We also need to break down traditionally siloed disease and expertise-specific domains, rising to the challenge of jointly addressing cancer, CVD and other complex diseases. Crucially, we need to use the intelligence gained to translate into real benefits for patients, as well as influence policy and best practice.

The Big Data for Complex Disease (BDCD) Driver Programme will address challenges that focus on deploying whole population, national linked health data.


“This is an unprecedented opportunity to bring together the best minds in the UK to address the two Big ‘C’s’ of human health, cancer and cardiovascular disease, which collectively kill over 320,000 people in the UK each year. We will deploy a new approach, underpinned by the smart use of data, to provide a better insight into the key drivers of these diseases and use these insights to transform the lives of our patients and citizens.”

Professor Mark Lawler, Associate Director of Health Data Research Wales-Northern Ireland and Scientific Director of DATA-CAN

“Through uniting expertise, data and research infrastructure across the UK, our ambition is to create an enduring foundation that will enable health data research into cardiovascular disease, cancer and many other diseases for decades to come. Patients and the public will be at the core of our work, shaping everything we do to promote trust and ensure that what we uncover can improve peoples’ lives.”

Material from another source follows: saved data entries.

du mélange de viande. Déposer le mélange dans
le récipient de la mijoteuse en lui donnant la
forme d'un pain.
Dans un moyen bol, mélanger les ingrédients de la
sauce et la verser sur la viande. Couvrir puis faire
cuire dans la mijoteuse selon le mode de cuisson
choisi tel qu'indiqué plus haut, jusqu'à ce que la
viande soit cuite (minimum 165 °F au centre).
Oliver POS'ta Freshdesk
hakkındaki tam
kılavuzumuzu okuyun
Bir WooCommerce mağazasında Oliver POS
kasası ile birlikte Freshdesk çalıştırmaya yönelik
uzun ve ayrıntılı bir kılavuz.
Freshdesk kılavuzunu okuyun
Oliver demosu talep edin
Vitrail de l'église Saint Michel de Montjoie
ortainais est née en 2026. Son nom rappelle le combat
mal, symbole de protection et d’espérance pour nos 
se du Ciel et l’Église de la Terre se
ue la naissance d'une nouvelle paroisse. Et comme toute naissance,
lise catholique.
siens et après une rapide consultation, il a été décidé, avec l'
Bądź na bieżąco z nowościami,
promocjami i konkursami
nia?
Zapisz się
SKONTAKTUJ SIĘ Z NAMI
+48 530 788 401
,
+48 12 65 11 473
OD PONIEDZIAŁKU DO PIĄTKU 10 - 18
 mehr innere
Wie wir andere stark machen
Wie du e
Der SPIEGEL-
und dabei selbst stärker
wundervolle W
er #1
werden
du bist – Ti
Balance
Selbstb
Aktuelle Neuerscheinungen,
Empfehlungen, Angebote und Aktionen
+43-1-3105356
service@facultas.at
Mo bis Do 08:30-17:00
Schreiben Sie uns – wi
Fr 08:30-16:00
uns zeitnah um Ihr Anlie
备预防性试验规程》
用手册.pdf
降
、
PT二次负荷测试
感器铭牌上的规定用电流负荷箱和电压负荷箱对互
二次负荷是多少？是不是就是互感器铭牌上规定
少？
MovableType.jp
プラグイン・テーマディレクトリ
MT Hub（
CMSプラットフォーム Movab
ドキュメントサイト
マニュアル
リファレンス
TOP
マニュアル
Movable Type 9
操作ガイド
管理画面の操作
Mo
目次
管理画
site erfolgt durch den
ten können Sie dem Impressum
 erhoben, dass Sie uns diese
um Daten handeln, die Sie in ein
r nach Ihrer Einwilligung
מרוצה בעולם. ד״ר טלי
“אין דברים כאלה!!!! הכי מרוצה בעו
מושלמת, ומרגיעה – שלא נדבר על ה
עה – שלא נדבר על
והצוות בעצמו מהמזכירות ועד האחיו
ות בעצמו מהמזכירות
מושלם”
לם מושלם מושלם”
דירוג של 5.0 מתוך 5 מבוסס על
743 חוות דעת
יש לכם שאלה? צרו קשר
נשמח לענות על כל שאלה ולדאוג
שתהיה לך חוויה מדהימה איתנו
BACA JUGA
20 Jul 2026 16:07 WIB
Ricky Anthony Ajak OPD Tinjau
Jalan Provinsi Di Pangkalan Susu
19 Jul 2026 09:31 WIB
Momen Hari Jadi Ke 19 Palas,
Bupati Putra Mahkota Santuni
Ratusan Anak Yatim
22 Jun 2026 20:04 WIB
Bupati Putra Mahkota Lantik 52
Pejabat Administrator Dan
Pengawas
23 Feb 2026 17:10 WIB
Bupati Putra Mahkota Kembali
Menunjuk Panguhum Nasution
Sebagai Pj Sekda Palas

Professor Cathie Sudlow, Chief Scientist and Deputy Director of HDR UK, and Director of the BHF Data Science Centre

    • To better predict development of cancer and CVD and to stratify risk for better early detection, early diagnosis and prevention.
    • To improve understanding of the inter-relationship between these complex diseases to ensure that data-driven insights fully inform strategies for the prevention, early diagnosis and management of both treatment sequelae and long-term risk.
    • To examine and better understand the impact of inequalities to influence and mitigate the negative impacts on incidence and outcomes associated with age, gender, ethnicity, geography and deprivation.